The departure time was 14.00 and as Ellen MacArthur sat in the Maritime Museum in Falmouth yesterday she was under no illusions about the size of the latest challenge she had set herself: to be the fastest person in history to sail solo around the world.

The schedule was to sail south to a line off Ushant and be ready today to pick up what is forecast to be a new weather system which will give her following winds and a slingshot start south.

She has once again developed an affectionate relationship with her boat, the 75-foot trimaran B&Q, and she once again pays tribute to all those around her, from the designers Nigel Irena and Benoit Cabaret, to its Australian builders and the weather routers she will consult all the way round.

She admitted to feeling "pretty stressed and nervous", but felt she was better prepared both physically and mentally than for any of her previous exploits. "I will treat this as a race but, instead of there being other competitors, my rival is the clock and the clock never stops," she said. "I will be giving it all I can."

The target set by Frenchman Francis Joyon, who recently set a new solo record for the Route of Discovery from Cadiz to San Salvador, was 72 days 22 hours 54 minutes 22 seconds, and that was 20 days faster than the previous best by a singlehander.

Meanwhile, in the Vendée Globe singlehanded round-the-world race, Mike Golding was taking the long-term perspective yesterday as he completed three weeks at sea.
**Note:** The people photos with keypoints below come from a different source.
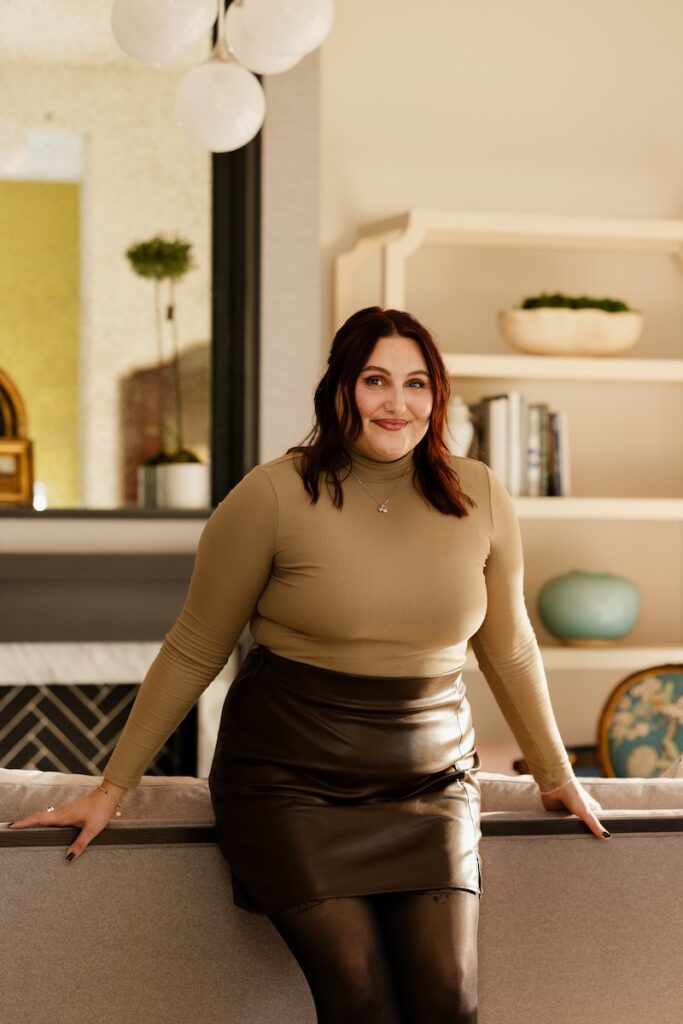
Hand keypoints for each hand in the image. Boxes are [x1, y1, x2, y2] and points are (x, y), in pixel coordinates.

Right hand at [7, 786, 123, 861]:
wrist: (110, 794)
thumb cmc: (101, 809)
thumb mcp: (92, 829)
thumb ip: (80, 844)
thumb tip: (67, 859)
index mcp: (63, 815)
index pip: (39, 819)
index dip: (25, 823)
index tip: (11, 826)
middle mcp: (61, 812)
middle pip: (38, 817)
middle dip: (25, 822)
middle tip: (12, 828)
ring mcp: (66, 810)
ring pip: (45, 816)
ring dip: (33, 821)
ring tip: (23, 829)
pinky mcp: (70, 811)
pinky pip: (53, 816)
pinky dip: (43, 820)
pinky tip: (45, 826)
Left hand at [539, 778, 610, 840]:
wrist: (555, 784)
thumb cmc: (573, 794)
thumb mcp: (586, 812)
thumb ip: (595, 825)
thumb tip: (607, 837)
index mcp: (591, 809)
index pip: (597, 825)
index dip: (598, 834)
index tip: (600, 846)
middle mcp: (581, 812)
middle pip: (584, 828)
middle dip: (583, 836)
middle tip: (586, 850)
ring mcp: (569, 814)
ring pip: (572, 828)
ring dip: (571, 833)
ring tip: (574, 847)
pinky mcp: (558, 815)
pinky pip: (560, 826)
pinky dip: (561, 830)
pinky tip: (562, 839)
He may need as many as three days to escape the clutches of persistent light winds in the south Atlantic and cover the remaining 500 miles to the Roaring 40s.

Golding is now 500 miles behind the leaders, Vincent Riou and Jean le Cam, despite being in fifth place, but he retains the same long-term perspective and game plan that he had before the start in Les Sables d'Olonne.

"I am heading from the sublime to the ridiculous," he said yesterday, "with eight knots of wind here - but soon I could have 50 to 60, and 60 is a hurricane."

Golding wants to be no more than 200 miles behind whoever is leading when he rounds Cape Horn, 12,000 miles away. By then anything could have befallen the quartet ahead of him, which is completed by Roland Jourdain and Sebastien Josse.